It's quite possible that Yashica never made a bad camera. While perhaps a tiny bit hyperbolic, the point is that Yashica turned out over 100 different camera models across several decades and the vast majority of them were solid cameras. Yashica also has the distinction of being one of the few camera companies that was known for producing commercially successful TLR, SLR, and 35mm rangefinder cameras. During the 1960s and 1970s, they really were the Jack-of-all-trades when it came to building cameras.
The Yashica Minister D was the fourth, and last, in their Minister series of rangefinder cameras. Introduced in 1963, the Minister D updated the previous Minister III by replacing that camera's selenium cell meter with a CdS light meter. While still uncoupled, the Minister D used a nifty LVS scale that made it pretty quick and simple to transfer the meter reading from atop the camera to the lens barrel, and even to change shutter or aperture settings while keeping exposure constant.
The Minister cameras, in general, were considered the lower cost alternative to Yashica's Lynx series, which sported the faster f/1.4 lenses. Nonetheless, users of the Ministers will attest to solid image quality from these cameras.
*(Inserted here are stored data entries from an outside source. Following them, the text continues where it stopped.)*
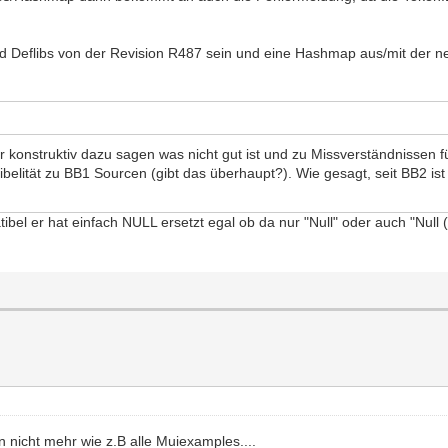
d Deflibs von der Revision R487 sein und eine Hashmap aus/mit der ne
ll nur konstruktiv dazu sagen was nicht gut ist und zu Missverständniss
elität zu BB1 Sourcen (gibt das überhaupt?). Wie gesagt, seit BB2 ist d
bel er hat einfach NULL ersetzt egal ob da nur "Null" oder auch "Null
 nicht mehr wie z.B alle Muiexamples....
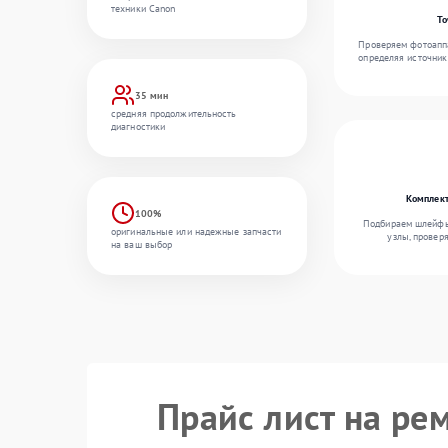
техники Canon
То
Проверяем фотоаппа
определяя источник
35 мин
средняя продолжительность
диагностики
Комплект
100%
Подбираем шлейфы,
оригинальные или надежные запчасти
узлы, провер
на ваш выбор
Прайс лист на ре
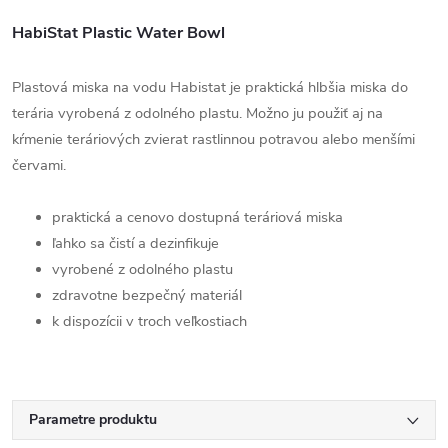
HabiStat Plastic Water Bowl
Plastová miska na vodu Habistat je praktická hlbšia miska do
terária vyrobená z odolného plastu. Možno ju použiť aj na
kŕmenie teráriových zvierat rastlinnou potravou alebo menšími
červami.
praktická a cenovo dostupná teráriová miska
ľahko sa čistí a dezinfikuje
vyrobené z odolného plastu
zdravotne bezpečný materiál
k dispozícii v troch veľkostiach
Parametre produktu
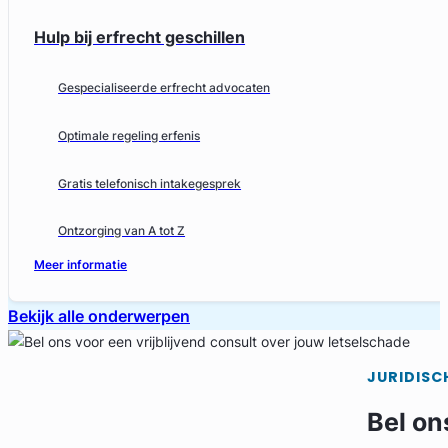
Hulp bij erfrecht geschillen
Gespecialiseerde erfrecht advocaten
Optimale regeling erfenis
Gratis telefonisch intakegesprek
Ontzorging van A tot Z
Meer informatie
Bekijk alle onderwerpen
JURIDISC
Bel on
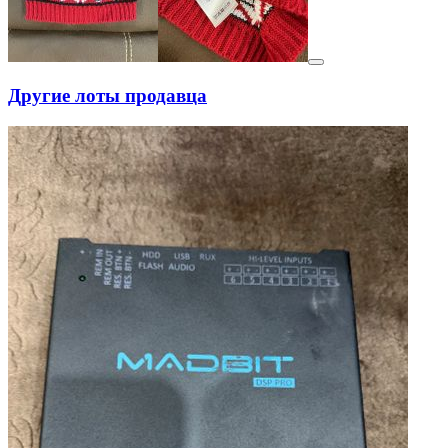
Другие лоты продавца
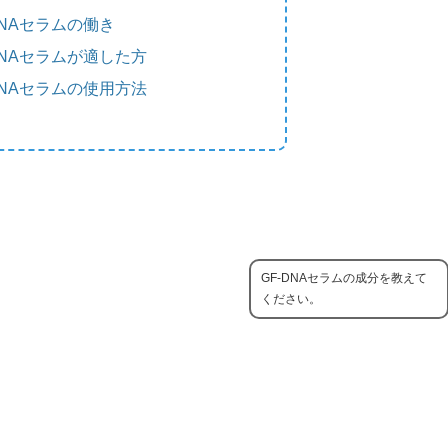
DNAセラムの働き
DNAセラムが適した方
DNAセラムの使用方法
GF-DNAセラムの成分を教えて
ください。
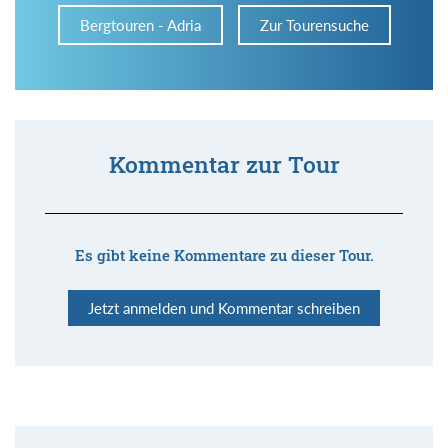
Bergtouren - Adria
Zur Tourensuche
Kommentar zur Tour
Es gibt keine Kommentare zu dieser Tour.
Jetzt anmelden und Kommentar schreiben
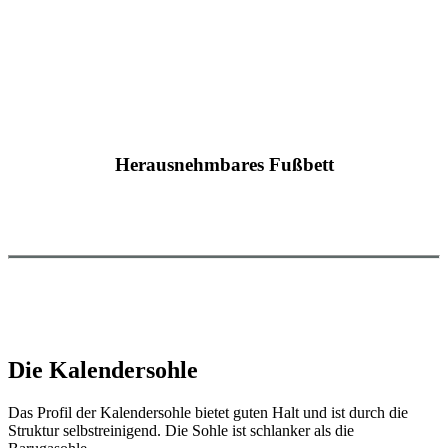
Herausnehmbares Fußbett
Die Kalendersohle
Das Profil der Kalendersohle bietet guten Halt und ist durch die
Struktur selbstreinigend. Die Sohle ist schlanker als die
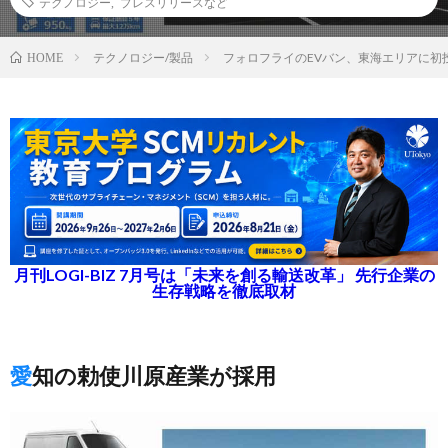
テクノロジー
,
プレスリリースなど
テクノロジー/製品
フォロフライのEVバン、東海エリアに初
HOME
月刊LOGI-BIZ 7月号は「未来を創る輸送改革」 先行企業の
生存戦略を徹底取材
愛知の勅使川原産業が採用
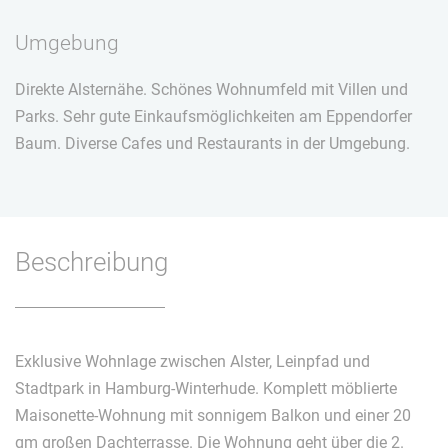
Umgebung
Direkte Alsternähe. Schönes Wohnumfeld mit Villen und
Parks. Sehr gute Einkaufsmöglichkeiten am Eppendorfer
Baum. Diverse Cafes und Restaurants in der Umgebung.
Beschreibung
Exklusive Wohnlage zwischen Alster, Leinpfad und
Stadtpark in Hamburg-Winterhude. Komplett möblierte
Maisonette-Wohnung mit sonnigem Balkon und einer 20
qm großen Dachterrasse. Die Wohnung geht über die 2.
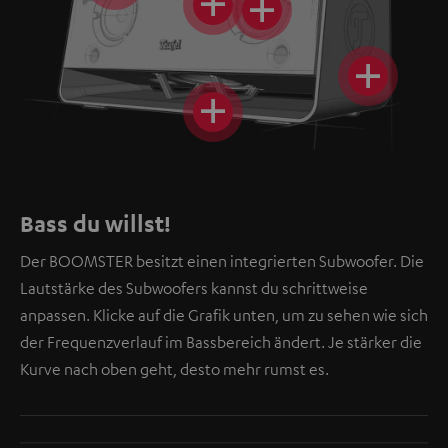
Bass du willst!
Der BOOMSTER besitzt einen integrierten Subwoofer. Die
Lautstärke des Subwoofers kannst du schrittweise
anpassen. Klicke auf die Grafik unten, um zu sehen wie sich
der Frequenzverlauf im Bassbereich ändert. Je stärker die
Kurve nach oben geht, desto mehr rumst es.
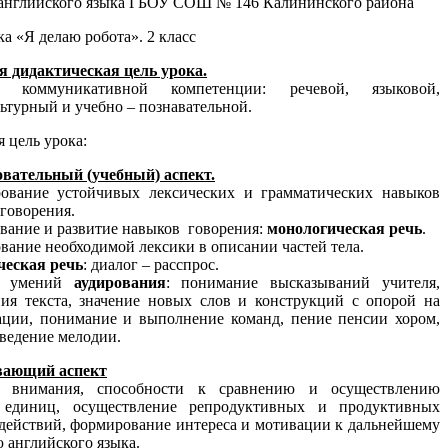
английского языка ГБОУ СОШ № 146 Калининского района
ка «Я делаю робота». 2 класс
я дидактическая цель урока.
е коммуникативной компетенции: речевой, языковой,
ьтурный и учебно – познавательной.
 цель урока:
овательный (учебный) аспект.
вание устойчивых лексических и грамматических навыков
 говорения.
ание и развитие навыков говорения:
монологическая речь
.
вание необходимой лексики в описании частей тела.
ческая речь
: диалог – расспрос.
ие умений
аудирования
: понимание высказываний учителя,
ия текста, значение новых слов и конструкций с опорой на
ции, понимание и выполнение команд, пение пенсии хором,
ведение мелодии.
ивающий аспект
е внимания, способности к сравнению и осуществлению
 единиц, осуществление репродуктивных и продуктивных
действий, формирование интереса и мотивации к дальнейшему
ю английского языка.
Just a few years later, in 1966, Yashica would release the first of their Electro cameras. There is a good chance that even if you have never heard of the Minister, you know the Electro. It may be the most famous rangefinder that Yashica ever built. It is worth pointing out that those early Lynx and Minister cameras provided the foundation for the later Electros and thus, in that sense, these cameras continued to have impact long after their production ceased.